If you’re an avid consumer of romantic movies, like I am, then you know that a successful marriage is as essential to this film genre as eating pastrami at the deli is to Midge and Susie’s friendship. Marriage —or at the very least, the attainment of a stable romantic relationship — is the culminating event that wraps up almost all romantic comedies. When we watch romantic comedies, we long to reach this ending, but we are also hyper-aware of the fact that it is, indeed, an ending.
The rebound guy often signals the possibility of the character finally getting the good things she deserves. But because we love and are inspired by our female character, we also want her adventures to continue. We don’t want her progress — whether it’s internal growth or career achievement — to stop just because she’s settled down.
And despite that white feminist, Lean In crock of shit that Sheryl Sandberg tried to sell us on, The Marvelous Mrs. Maisel is a prime example of how women still don’t believe we can have it all. Midge seems to have internalized this ultimatum as well. At the end of the season, the show makes it seem that she believes she must choose between her career as a stand-up comedian or the opportunity to have a traditional family with Benjamin.
But Benjamin is supportive of Midge’s career. Zachary Levi even says of his character “…he’s kind of ahead of his time, in that that he is bored with the gender roles of the ’50s and wants to be challenged. He’s not married because he doesn’t like the idea of having some doting wife that has nothing to offer the conversation or challenge him in any way.”
Regardless of the fact that Benjamin is clearly different than the other, more controlling men of his era, the sheer terror on Midge’s face when her father finally agrees to let Benjamin marry her shows that she doesn’t fully believe she can have both of her dreams. It also shows us that she’s not quite ready to let go of her past with Joel.
When Midge realizes that her comedy career will likely leave her “all alone” and that she won’t end up with Benjamin, she goes to Joel’s place and makes out with him. Judging by the abrupt ending of the scene, this makeout session presumably leads to some makeup sex.
Rebound guys like Benjamin provide us with validation after our big love story goes awry, it’s true.

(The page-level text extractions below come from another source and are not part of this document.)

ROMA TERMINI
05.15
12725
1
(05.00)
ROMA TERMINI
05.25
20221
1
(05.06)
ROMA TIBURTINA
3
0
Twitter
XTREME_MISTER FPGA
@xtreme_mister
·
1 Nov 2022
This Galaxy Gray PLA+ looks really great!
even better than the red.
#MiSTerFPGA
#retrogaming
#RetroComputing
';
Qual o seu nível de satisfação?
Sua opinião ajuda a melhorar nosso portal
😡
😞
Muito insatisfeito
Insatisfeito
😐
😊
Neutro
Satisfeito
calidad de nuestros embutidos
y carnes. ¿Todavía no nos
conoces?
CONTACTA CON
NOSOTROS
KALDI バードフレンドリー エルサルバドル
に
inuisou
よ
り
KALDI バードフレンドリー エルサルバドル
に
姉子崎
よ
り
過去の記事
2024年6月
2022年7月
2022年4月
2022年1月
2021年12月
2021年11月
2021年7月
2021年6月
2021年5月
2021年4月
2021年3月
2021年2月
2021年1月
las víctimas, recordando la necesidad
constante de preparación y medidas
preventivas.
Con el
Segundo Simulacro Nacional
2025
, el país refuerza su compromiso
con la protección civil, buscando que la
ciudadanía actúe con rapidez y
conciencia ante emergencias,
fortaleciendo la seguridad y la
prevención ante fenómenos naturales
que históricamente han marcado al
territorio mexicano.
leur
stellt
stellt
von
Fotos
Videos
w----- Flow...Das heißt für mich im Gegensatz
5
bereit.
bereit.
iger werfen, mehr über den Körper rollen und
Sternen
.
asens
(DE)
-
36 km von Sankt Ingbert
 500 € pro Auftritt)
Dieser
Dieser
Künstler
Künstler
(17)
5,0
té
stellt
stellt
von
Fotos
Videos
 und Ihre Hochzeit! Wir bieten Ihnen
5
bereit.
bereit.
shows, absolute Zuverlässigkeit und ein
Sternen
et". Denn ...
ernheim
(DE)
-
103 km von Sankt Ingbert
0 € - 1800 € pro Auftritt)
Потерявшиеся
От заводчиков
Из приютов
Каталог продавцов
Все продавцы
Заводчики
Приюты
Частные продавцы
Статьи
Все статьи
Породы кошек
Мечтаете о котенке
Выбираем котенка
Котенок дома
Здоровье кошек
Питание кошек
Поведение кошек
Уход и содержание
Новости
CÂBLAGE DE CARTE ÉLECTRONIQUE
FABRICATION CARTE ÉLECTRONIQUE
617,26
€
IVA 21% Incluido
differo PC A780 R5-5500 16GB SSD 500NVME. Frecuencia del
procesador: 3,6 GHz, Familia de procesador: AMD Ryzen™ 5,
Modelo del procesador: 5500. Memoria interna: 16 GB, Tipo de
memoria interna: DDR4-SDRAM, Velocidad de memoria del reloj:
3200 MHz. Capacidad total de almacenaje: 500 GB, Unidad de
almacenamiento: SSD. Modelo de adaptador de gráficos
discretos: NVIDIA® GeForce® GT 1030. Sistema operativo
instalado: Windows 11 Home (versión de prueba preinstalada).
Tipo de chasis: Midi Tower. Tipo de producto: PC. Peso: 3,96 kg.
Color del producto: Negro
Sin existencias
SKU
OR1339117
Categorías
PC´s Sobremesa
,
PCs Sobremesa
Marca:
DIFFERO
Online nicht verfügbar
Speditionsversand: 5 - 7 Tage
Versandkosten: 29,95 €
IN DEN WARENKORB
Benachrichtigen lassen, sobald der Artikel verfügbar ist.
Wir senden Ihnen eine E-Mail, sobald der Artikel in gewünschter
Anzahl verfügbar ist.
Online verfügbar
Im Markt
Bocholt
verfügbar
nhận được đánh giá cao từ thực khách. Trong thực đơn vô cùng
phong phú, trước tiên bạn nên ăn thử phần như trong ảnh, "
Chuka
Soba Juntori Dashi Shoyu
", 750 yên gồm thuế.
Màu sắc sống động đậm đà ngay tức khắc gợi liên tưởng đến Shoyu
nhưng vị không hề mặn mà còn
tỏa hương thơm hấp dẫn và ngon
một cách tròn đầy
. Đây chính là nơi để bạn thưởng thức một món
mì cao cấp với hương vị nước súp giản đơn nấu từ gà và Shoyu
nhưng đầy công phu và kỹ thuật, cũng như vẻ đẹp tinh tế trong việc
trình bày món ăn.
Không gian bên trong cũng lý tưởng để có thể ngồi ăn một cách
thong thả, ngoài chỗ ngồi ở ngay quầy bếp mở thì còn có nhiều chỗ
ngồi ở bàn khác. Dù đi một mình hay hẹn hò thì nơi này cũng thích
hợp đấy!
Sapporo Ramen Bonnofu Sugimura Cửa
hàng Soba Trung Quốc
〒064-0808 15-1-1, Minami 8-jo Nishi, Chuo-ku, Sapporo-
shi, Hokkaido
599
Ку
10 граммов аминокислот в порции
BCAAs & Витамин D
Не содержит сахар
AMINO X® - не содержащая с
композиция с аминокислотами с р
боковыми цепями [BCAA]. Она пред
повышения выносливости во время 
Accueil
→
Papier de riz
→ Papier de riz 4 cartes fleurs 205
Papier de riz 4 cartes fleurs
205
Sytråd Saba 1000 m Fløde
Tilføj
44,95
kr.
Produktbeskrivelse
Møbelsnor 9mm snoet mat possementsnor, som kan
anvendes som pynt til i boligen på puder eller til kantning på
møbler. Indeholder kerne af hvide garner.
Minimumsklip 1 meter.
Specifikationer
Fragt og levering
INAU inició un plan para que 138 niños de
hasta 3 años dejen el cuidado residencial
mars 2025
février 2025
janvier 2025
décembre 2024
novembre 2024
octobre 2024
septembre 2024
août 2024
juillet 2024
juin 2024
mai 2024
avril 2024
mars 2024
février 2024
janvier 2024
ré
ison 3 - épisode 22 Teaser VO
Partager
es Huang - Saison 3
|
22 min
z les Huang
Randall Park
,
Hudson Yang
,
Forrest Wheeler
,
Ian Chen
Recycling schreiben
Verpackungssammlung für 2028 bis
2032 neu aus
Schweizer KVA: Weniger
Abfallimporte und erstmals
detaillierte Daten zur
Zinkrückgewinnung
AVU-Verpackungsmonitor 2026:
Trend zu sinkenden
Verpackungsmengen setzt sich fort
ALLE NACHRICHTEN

But those first, big love stories seem to never truly end. Which is why our heroine leaves her perfect rebound guy to return to the arms of someone that she desperately wants things to work out with.
Why do we rarely let our female characters move on? Why do we set them up for happiness, only to have them return right back to the toxic situation that almost broke them the first time?
It’s really hard to leave the past behind, especially when we don’t think that we’ll find something like it again. It’s also hard for us to abandon the antiquated idea that women are only entitled to one great love story. That the first men we have sex with or marry somehow have a claim on our hearts and bodies. It’s bullshit, but it’s predictable, and I fully see it playing out in Midge’s return to Joel. Even Midge says, “For tonight, just for tonight, I need to be with someone who really loves me,” implying that Joel is the only man who will ever truly love her.
The story of Mrs. Maisel is one of transformation, of someone learning to make a new life amongst intensely uncomfortable circumstances. And I want Midge to keep growing — whether that means marrying Benjamin, or having a love affair with Lenny Bruce (seriously, though, isn’t their chemistry hot?), or romancing Shy Baldwin while she’s on tour with him. But because I’ve grown to love this character, I don’t want her to feel like she’s allowed only one great love story.
We women may not be able to have it all, but we damn well deserve it all.